** DATA SUPPLIED **
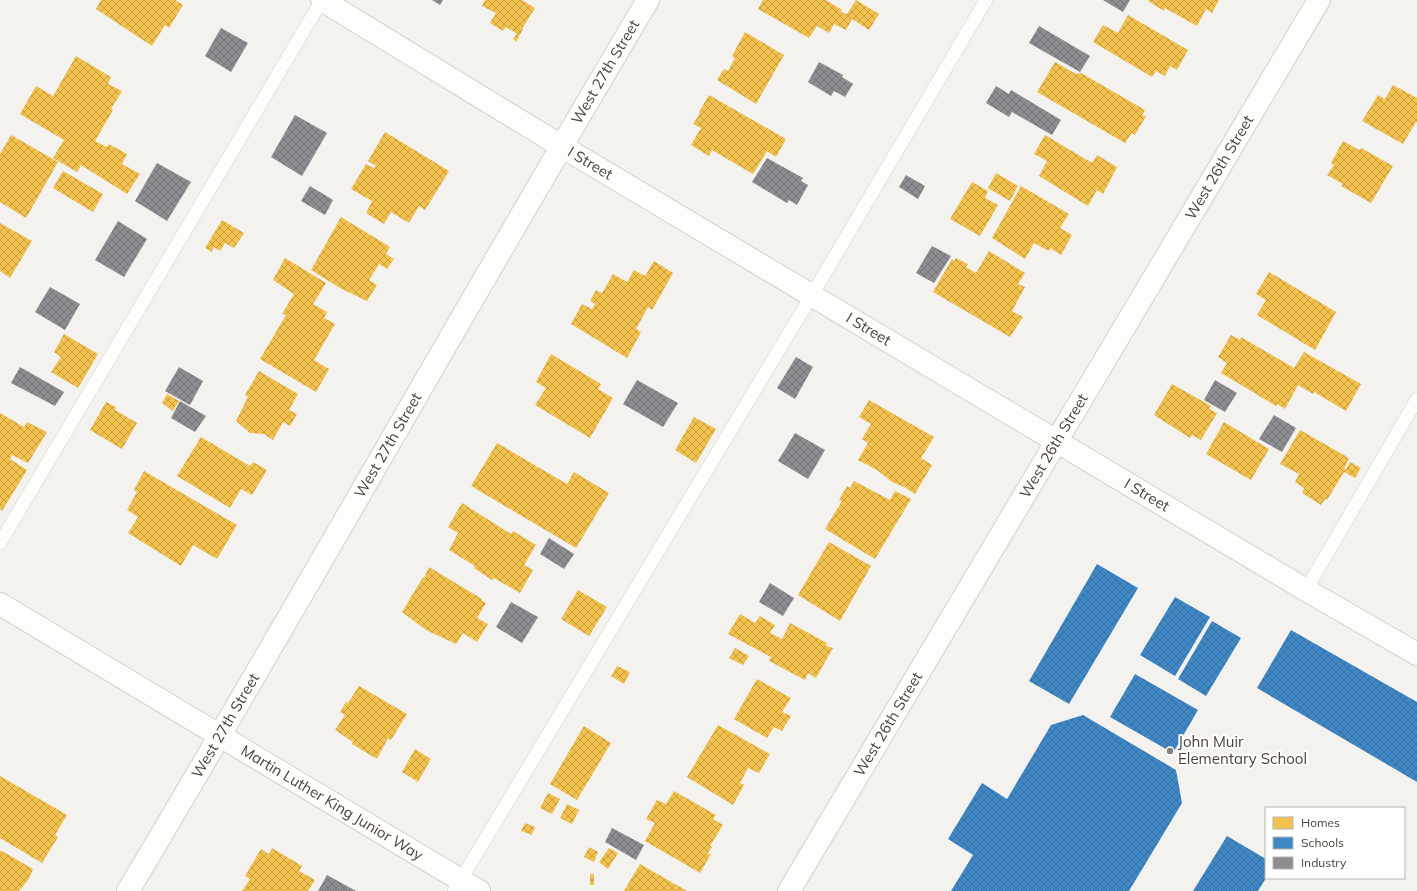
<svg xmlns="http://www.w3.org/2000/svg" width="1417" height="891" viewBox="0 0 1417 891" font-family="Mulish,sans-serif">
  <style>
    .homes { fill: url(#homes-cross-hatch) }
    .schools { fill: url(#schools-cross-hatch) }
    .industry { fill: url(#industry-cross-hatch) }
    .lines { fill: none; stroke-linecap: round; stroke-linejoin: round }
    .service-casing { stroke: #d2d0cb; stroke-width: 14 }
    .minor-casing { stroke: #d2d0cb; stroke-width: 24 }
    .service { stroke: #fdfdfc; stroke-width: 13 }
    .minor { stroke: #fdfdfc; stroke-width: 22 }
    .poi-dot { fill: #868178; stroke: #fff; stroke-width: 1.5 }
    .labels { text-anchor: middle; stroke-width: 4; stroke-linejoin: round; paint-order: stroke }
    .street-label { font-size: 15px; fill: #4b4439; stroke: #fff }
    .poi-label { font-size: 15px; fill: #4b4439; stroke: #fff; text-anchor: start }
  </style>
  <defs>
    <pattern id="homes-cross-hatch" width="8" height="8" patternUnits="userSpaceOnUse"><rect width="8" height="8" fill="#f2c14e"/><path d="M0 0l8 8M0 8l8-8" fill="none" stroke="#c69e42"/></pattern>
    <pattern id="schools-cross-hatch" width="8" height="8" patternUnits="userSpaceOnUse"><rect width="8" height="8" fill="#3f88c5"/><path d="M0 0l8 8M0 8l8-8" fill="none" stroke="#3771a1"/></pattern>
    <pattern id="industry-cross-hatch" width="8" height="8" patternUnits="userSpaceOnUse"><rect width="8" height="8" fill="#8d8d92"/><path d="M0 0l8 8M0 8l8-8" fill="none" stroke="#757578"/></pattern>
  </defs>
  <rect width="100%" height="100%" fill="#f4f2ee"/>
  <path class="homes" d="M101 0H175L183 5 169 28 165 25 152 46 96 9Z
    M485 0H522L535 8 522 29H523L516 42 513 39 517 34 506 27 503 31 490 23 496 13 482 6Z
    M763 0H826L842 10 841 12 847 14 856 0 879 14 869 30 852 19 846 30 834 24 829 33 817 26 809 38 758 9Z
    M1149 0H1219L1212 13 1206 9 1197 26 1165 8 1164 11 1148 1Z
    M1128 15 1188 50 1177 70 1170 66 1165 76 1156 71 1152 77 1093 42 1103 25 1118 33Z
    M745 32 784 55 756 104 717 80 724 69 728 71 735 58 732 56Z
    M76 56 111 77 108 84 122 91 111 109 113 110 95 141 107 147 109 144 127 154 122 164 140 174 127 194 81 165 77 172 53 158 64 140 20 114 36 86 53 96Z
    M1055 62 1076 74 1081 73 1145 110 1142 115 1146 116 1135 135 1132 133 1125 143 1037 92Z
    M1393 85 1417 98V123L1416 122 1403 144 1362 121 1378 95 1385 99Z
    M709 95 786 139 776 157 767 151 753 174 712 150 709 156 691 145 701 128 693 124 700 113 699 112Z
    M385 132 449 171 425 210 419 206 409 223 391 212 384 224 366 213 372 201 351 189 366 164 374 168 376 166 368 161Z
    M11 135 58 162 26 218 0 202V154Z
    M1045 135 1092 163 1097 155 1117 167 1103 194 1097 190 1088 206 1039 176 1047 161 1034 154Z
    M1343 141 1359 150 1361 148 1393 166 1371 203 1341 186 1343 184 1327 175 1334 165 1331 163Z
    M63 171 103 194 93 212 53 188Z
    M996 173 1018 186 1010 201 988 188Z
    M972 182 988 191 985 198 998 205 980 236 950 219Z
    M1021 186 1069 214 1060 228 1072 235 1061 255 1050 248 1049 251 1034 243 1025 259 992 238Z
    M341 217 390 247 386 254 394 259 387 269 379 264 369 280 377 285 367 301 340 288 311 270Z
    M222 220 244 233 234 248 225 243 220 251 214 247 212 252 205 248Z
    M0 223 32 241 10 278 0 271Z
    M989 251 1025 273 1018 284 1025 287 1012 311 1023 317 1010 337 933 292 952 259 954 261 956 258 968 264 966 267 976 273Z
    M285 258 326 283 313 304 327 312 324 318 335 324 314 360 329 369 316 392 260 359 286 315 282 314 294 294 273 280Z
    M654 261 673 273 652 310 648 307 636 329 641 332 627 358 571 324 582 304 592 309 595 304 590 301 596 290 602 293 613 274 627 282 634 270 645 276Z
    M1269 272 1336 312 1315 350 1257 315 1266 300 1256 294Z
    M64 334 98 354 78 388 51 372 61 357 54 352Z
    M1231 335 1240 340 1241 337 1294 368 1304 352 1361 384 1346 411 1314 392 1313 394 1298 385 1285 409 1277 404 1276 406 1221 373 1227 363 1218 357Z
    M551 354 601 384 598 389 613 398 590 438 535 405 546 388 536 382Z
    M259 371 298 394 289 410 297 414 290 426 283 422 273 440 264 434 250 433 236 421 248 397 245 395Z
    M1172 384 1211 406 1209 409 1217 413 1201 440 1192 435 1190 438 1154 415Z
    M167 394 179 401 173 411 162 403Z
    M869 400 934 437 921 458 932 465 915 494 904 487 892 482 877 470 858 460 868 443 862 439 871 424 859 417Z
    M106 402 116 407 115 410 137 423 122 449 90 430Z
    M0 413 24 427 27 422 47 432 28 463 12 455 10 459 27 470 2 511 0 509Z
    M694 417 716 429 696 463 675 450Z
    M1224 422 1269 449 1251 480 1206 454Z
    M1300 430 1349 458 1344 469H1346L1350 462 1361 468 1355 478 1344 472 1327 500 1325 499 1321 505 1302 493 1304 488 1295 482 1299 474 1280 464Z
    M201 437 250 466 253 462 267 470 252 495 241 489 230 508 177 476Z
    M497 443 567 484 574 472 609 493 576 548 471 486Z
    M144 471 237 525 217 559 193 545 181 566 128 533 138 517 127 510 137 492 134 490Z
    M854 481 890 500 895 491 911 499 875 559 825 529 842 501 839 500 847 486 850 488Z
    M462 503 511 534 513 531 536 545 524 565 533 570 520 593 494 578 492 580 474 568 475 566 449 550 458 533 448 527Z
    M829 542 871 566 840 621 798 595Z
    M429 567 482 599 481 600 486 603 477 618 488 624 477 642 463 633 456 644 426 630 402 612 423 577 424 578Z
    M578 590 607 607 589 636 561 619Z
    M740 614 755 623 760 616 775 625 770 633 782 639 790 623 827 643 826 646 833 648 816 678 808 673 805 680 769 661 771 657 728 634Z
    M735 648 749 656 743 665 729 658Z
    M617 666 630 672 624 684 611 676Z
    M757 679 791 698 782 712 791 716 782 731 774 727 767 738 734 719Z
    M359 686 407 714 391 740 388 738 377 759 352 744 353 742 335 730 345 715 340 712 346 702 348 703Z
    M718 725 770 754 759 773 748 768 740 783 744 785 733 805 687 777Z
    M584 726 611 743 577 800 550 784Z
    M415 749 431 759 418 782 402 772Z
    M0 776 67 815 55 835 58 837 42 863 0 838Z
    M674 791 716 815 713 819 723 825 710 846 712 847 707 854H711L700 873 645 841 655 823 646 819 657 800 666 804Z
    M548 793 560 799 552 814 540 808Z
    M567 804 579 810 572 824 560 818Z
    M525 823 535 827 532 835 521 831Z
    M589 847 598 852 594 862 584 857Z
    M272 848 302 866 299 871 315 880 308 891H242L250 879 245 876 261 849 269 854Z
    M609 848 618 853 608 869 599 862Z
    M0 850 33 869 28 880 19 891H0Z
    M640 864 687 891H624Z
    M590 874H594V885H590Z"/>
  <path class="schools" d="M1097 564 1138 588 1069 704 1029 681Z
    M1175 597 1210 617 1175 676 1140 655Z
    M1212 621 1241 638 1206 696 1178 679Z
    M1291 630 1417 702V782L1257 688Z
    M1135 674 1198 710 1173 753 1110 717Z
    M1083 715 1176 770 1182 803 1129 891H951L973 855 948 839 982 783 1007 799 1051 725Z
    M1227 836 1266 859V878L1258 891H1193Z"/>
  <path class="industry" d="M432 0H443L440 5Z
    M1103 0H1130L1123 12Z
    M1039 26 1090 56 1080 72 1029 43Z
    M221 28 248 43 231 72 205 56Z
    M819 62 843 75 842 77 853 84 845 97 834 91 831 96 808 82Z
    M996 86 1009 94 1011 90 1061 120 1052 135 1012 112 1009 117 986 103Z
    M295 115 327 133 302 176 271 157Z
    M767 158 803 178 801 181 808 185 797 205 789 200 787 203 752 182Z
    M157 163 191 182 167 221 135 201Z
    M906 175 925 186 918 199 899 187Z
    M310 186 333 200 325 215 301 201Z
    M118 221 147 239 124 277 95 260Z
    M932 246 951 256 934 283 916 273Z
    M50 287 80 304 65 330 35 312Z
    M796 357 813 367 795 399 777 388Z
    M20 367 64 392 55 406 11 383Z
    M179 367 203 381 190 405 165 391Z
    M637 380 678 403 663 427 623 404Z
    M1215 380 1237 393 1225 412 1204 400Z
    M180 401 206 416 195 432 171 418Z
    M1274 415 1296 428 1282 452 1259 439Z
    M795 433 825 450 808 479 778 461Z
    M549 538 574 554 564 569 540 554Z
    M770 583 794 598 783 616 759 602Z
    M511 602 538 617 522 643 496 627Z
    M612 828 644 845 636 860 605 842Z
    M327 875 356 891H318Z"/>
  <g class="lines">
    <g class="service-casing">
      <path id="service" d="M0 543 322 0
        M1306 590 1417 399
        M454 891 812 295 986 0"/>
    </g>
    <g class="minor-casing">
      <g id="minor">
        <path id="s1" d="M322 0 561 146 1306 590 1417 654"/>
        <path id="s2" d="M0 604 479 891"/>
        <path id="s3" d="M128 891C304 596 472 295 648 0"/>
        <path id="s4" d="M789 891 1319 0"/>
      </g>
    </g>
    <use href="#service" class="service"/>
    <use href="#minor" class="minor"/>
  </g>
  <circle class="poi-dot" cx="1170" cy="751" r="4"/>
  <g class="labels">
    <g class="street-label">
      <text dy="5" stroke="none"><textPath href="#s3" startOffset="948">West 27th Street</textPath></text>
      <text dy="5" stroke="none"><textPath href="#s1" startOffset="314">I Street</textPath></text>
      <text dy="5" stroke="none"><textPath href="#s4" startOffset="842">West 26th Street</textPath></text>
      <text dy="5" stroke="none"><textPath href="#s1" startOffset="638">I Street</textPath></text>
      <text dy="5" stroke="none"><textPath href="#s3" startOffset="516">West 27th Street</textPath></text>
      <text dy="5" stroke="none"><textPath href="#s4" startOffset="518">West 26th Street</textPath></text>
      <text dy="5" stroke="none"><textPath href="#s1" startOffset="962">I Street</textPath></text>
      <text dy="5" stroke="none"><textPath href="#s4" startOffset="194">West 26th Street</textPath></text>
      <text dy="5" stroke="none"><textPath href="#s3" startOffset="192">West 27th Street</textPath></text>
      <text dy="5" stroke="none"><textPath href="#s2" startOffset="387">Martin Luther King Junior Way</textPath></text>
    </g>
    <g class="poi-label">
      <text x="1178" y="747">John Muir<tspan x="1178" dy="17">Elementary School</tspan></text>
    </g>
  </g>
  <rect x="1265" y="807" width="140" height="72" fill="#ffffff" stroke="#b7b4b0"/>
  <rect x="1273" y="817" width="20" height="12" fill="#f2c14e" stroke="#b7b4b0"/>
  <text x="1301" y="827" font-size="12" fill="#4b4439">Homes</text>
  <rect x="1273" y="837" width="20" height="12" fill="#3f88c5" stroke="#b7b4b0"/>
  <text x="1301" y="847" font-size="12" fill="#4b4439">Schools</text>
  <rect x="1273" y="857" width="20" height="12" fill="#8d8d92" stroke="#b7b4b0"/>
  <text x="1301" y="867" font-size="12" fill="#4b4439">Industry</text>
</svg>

** WORK INSTRUCTION **
Apply a filter to the listing above so that only lines with "round" are kept, and copy those lines.

** OUTPUT BELOW **
    .lines { fill: none; stroke-linecap: round; stroke-linejoin: round }
    .labels { text-anchor: middle; stroke-width: 4; stroke-linejoin: round; paint-order: stroke }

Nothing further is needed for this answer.